Friends of the Earth v. Laidlaw Environmental Services

Citation and Court

Friends of the Earth, Inc. v. Laidlaw Environmental Services (TOC), Inc., 528 U.S. 167 (2000). United States Supreme Court.

Facts

Friends of the Earth and other environmental groups brought a citizen suit under the Clean Water Act (CWA) against Laidlaw Environmental Services for repeatedly exceeding mercury discharge limits into a South Carolina river. By the time the case reached the Supreme Court, Laidlaw had come into compliance with its permit and had subsequently closed the facility. Laidlaw argued the case was moot and that plaintiffs lacked standing because they suffered no direct injury to property.

Issue

(1) Whether plaintiffs had Article III standing despite suffering no direct property damage, and (2) whether the case was mooted by Laidlaw’s subsequent compliance and facility closure.

Holding

The Supreme Court held that plaintiffs had standing based on members’ reasonable concern about using the affected waterway, and that the case was not mooted by Laidlaw’s compliance because defendants bear the heavy burden of showing that the wrong will not recur.

Rule / Doctrine

Standing: Injury in fact does not require actual harm to the plaintiff’s property; a reasonable concern about using or enjoying an area affected by a defendant’s conduct suffices.
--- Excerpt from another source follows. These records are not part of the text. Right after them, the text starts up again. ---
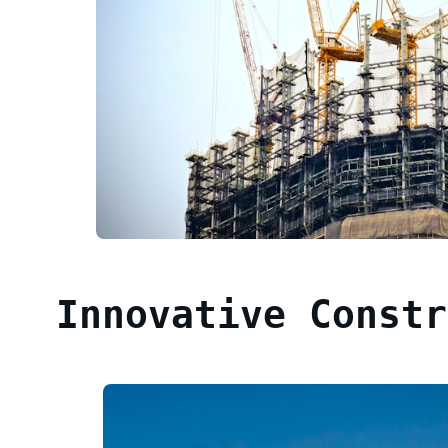
Innovative Constr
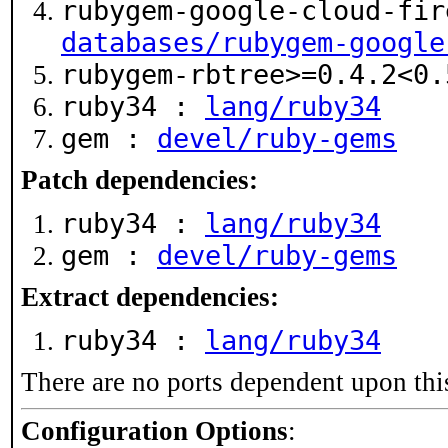
rubygem-google-cloud-fir
databases/rubygem-google
rubygem-rbtree>=0.4.2<0
ruby34 :
lang/ruby34
gem :
devel/ruby-gems
Patch dependencies:
ruby34 :
lang/ruby34
gem :
devel/ruby-gems
Extract dependencies:
ruby34 :
lang/ruby34
There are no ports dependent upon thi
Configuration Options
:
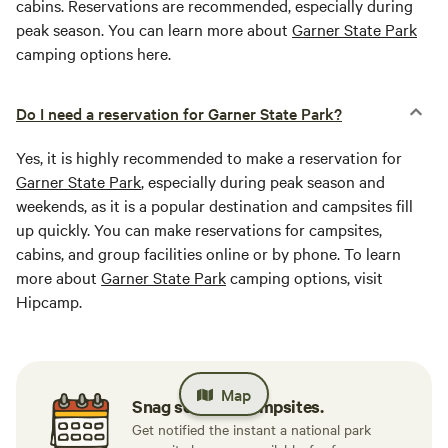
cabins. Reservations are recommended, especially during
peak season. You can learn more about
Garner State Park
camping options here.
Do I need a reservation for Garner State Park?
Yes, it is highly recommended to make a reservation for
Garner State Park
, especially during peak season and
weekends, as it is a popular destination and campsites fill
up quickly. You can make reservations for campsites,
cabins, and group facilities online or by phone. To learn
more about
Garner State Park
camping options, visit
Hipcamp.
Map
Snag sold-out campsites.
Get notified the instant a national park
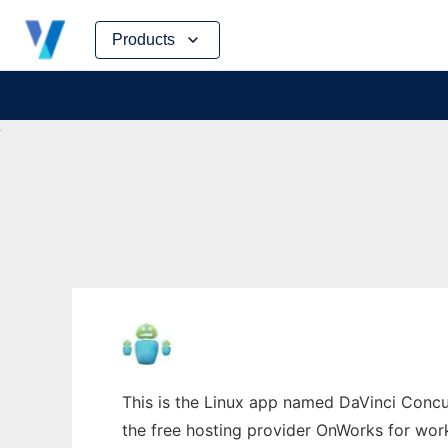
Skip
Products
to
content
This is the Linux app named DaVinci Concur
the free hosting provider OnWorks for work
Plaintiffs need not prove that pollution actually harmed the environment — only that it affected their use. Mootness: A case is not moot merely because a defendant voluntarily ceases the challenged conduct; the defendant must demonstrate it is absolutely clear the conduct will not resume.

Significance

Laidlaw clarifies the distinction between standing (focused on plaintiff’s injury) and mootness (focused on whether the controversy persists), concepts courts and litigants often confuse. It also liberalizes the standing inquiry for environmental plaintiffs under citizen-suit statutes, confirming that recreational and aesthetic interests support Article III injury.